Currently I'm using following functions to iterate over the ELF header. If libdl_start points to the memory mapped libdl.so.2 file, the code works fine. However, if it points to the region mapped by the linker, get_dynstr_section does not find the dynstr section.
int get_libdl_functions()
{
Elf32_Ehdr *ehdr = libdl_start;
Elf32_Shdr *shdr, *shdrs_start = (Elf32_Shdr *)(((char *)ehdr) + ehdr->e_shoff);
Elf32_Sym *symbol, *symbols_start;
char *strtab = get_dynstr_section();
int sec_it = 0, sym_it = 0;
rt_info->dlopen = NULL;
rt_info->dlsym = NULL;
if(strtab == NULL)
return -1;
for(sec_it = 0; sec_it < ehdr->e_shnum; ++sec_it) {
// Iterate over all sections to find .dynsym
shdr = shdrs_start + sec_it;
if(shdr->sh_type == SHT_DYNSYM)
{
// Ok we found the right section
symbols_start = (Elf32_Sym *)(((char *)ehdr) + shdr->sh_offset);
for(sym_it = 0; sym_it < shdr->sh_size / sizeof(Elf32_Sym); ++sym_it) {
symbol = symbols_start + sym_it;
if(ELF32_ST_TYPE(symbol->st_info) != STT_FUNC)
continue;
if(strncmp(strtab + symbol->st_name, DL_OPEN_NAME, sizeof DL_OPEN_NAME) && !rt_info->dlopen) {
//printf("Offset of dlopen: 0x%x\n", symbol->st_value);
dlopen = ((char *)ehdr) + symbol->st_value;
} else if(strncmp(strtab + symbol->st_name, DL_SYM_NAME, sizeof DL_SYM_NAME) && !rt_info->dlsym) {
//printf("Offset of dlsym: 0x%x\n", symbol->st_value);
dlsym = ((char *)ehdr) + symbol->st_value;
}
if(dlopen != 0 && dlsym != 0)
return 0;
}
}
}
return -1;
}
void *get_dynstr_section()
{
Elf32_Ehdr *ehdr = libdl_start;
Elf32_Shdr *shdr, *shdrs_start = (Elf32_Shdr *)(((char *)ehdr) + ehdr->e_shoff);
char *strtab = ((char *)ehdr) + ((shdrs_start + ehdr->e_shstrndx))->sh_offset;
int sec_it = 0;
for(sec_it = 0; sec_it < ehdr->e_shnum; ++sec_it) {
// Iterate over all sections to find .dynstr section
shdr = shdrs_start + sec_it;
if(shdr->sh_type == SHT_STRTAB && strncmp(strtab + shdr->sh_name, DYNSTR_NAME, sizeof DYNSTR_NAME))
return ((char *)ehdr) + shdr->sh_offset;
}
return NULL;
}

You do NOT need to mmap the shared library again - the system already did it- but you cannot rely on the section headers.
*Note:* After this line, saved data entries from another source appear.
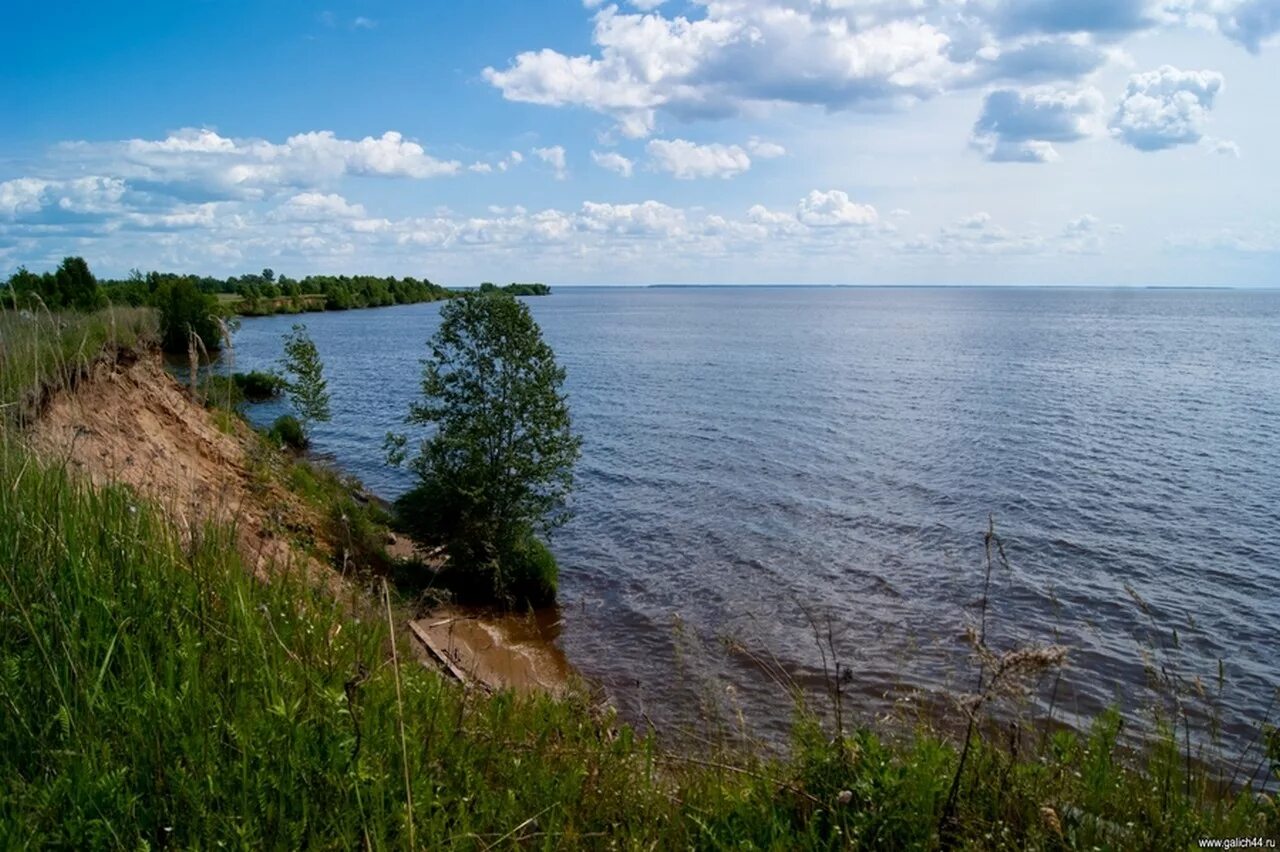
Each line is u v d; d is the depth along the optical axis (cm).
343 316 15400
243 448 1803
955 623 1603
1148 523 2323
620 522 2345
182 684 386
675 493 2667
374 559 1591
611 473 2934
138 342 1936
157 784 330
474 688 559
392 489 2792
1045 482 2789
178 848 308
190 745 348
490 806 375
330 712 379
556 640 1508
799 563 1997
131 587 452
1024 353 8119
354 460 3209
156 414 1503
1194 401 4709
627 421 4062
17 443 592
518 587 1709
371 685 440
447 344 1836
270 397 4609
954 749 457
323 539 1463
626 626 1592
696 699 1093
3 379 702
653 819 396
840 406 4538
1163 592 1809
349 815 331
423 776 375
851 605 1717
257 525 905
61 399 830
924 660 1384
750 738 596
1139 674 1325
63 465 546
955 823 378
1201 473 2917
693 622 1616
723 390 5256
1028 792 398
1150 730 627
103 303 2253
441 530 1778
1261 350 8519
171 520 560
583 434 3703
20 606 385
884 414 4253
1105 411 4338
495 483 1766
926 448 3372
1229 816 414
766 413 4297
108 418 1080
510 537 1748
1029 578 1892
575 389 5303
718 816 403
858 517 2391
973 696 404
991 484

The section headers are only for the linking view of an ELF file and often aren't allocated into a program segment. You will need to look at it from the execution view. The section .dynstr is always loaded into memory. Otherwise dynamic linking wouldn't work. To get at it, go through the program headers to find the PT_DYNAMIC segment. It will have elements DT_SYMTAB and DT_STRTAB that correspond to .dynsym and .dynstr. You may also have to adjust the address values using a base address. It's very common especially with ASLR for shared objects to be mapped at different virtual addresses than they were linked at. You can find this adjustment amount by subtracting the lowest virtual address in a PT_LOAD entry from the lowest mapped segment in the memory map. Or even better use the link map maintained by ld.so. It contains the base address, the path of the shared object, and a pointer to the shared object's dynamic area. Consult for how this is laid out. If you are running Linux, you might be very interested in the function dl_iterate_phdr(). It's great for finding things about the libraries mapped into the current process image. If you want to examine another process you have to roll your own.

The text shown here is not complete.